- Saved data entries
• • • • •
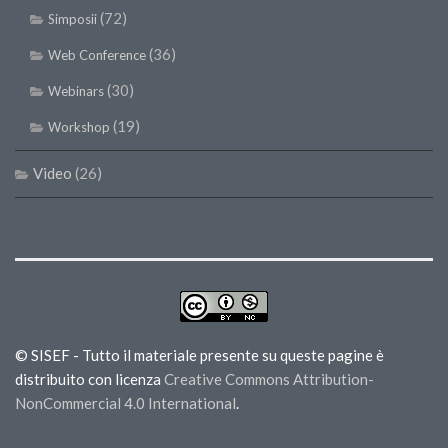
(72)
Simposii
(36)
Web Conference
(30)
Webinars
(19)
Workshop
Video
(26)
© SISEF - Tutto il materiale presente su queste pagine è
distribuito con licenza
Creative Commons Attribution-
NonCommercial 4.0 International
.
• • • • •
- Assignment
Each record above should be retyped exactly, with no pictures carried over.

- Response area
(72)
Simposii
(36)
Web Conference
(30)
Webinars
(19)
Workshop
Video
(26)
© SISEF - Tutto il materiale presente su queste pagine è
distribuito con licenza
Creative Commons Attribution-
NonCommercial 4.0 International
.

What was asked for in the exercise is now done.